Budget outlook grim for next school year

Photo by Howard Reed

Photo by Howard Reed

COVINGTON -- It will be another rough budget year for schools next school year if financial predictions hold true, according to officials at the Newton County School System.

Officials announced this week that NCSS could face a $15 million revenue loss and a $4.6 million budget deficit for the 2011-12 school year, which will run from July 2011 to June 2012.

NCSS Superintendent Gary Mathews said to a crowd of educators and other educational stakeholders at his first Community Leadership Forum on Tuesday morning that with 88 percent of the school system's expenditures in personnel, that is likely where most of the cuts will come from for next school year.

"This is where we are," he said, adding that he has been part of four major financial cuts during his nearly 20 years as a superintendent in Texas and Virginia. "Heartache comes from so many people. It's daunting for everyone."

He said in a financial update that he sent to staff on Tuesday morning that state cuts could range from 2 to 4 percent, or from $1.8 to $3.6 million, and a decreased student enrollment due to families moving away due to foreclosures could cost NCSS another $1.2 million in state funds.

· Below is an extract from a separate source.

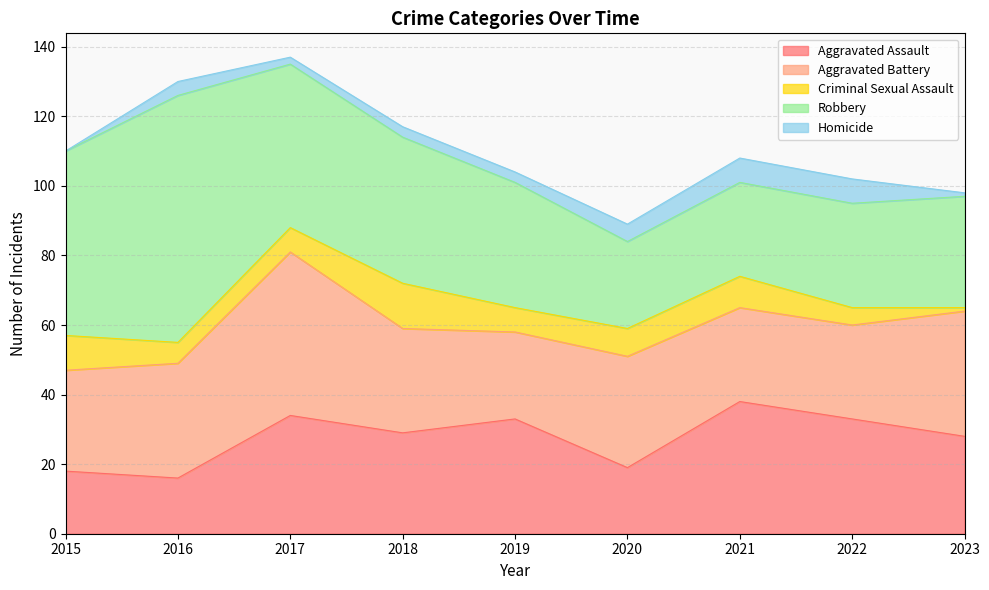

Which label corresponds to the smallest value in the chart?

2015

Locally, the tax digest is predicted to decrease another 15 percent, which could cost NCSS another $6.5 million in revenue.

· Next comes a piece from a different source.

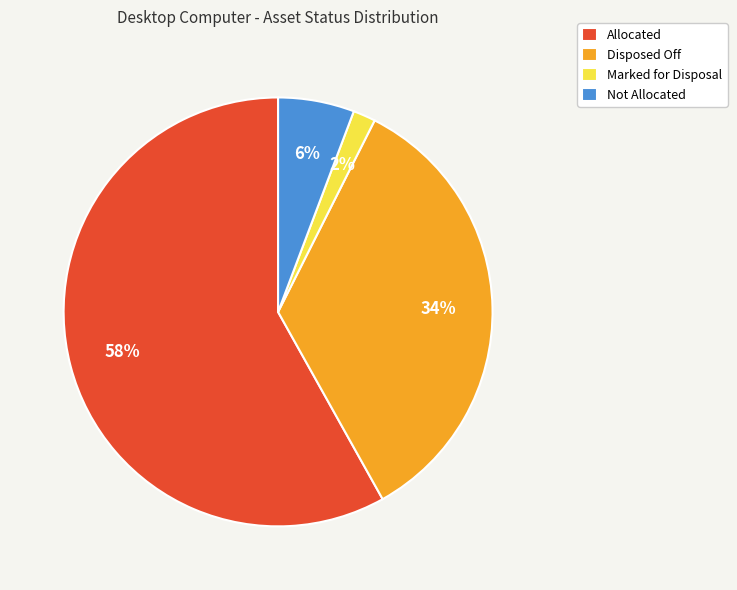

Which has a higher value, Marked for Disposal or Allocated?

Allocated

Mathews said that federal grant contributions of nearly $2 million also will expire; the grants previously paid for some teachers, paraprofessionals and other personnel this school year.

"I'm trying to get out there in front of this ... so we can act early," he said.

With adding a projected $400,000 in expenses for the opening of the Newton College & Career Academy in January 2012 and if all other revenues and expenditures remain the same, NCSS could face a budget deficit of $4.6 million at the end of the 2011-12 school year, Mathews said.

"We have to fill that hole," he said, adding that NCSS is expecting to cut at least $9 million so it will have just a $4.4 million reserve fund balance that is needed for operating expenses and to carry over the following school year. "That is daunting, especially when you think this district made $8 million in cuts for the current school year."

This school year, local revenues are expected to equal $44.8 million, state revenues nearly $93.4 million, federal revenues total more than $27 million and food service sales were budgeted at $2.5 million. Budgeted expenditures include nearly $109 million for instruction, nearly $6 million for instructional support services, about $10 million for administration, more than $13 million for maintenance and operations, nearly $8 million for student transportation, about $1.7 million for support services and more than $9 million for food services.

Mathews said he welcomed any public input and would notify employees and other educational stakeholders if the budget outlook changes.

"I have learned to be more transparent than hold back on things that I know," he said Tuesday morning.

He also encouraged residents to contact their legislators to tell them how important it is for them to make education a priority even with the state facing more bleak financial news this year.

"The kids are our future," Mathews said.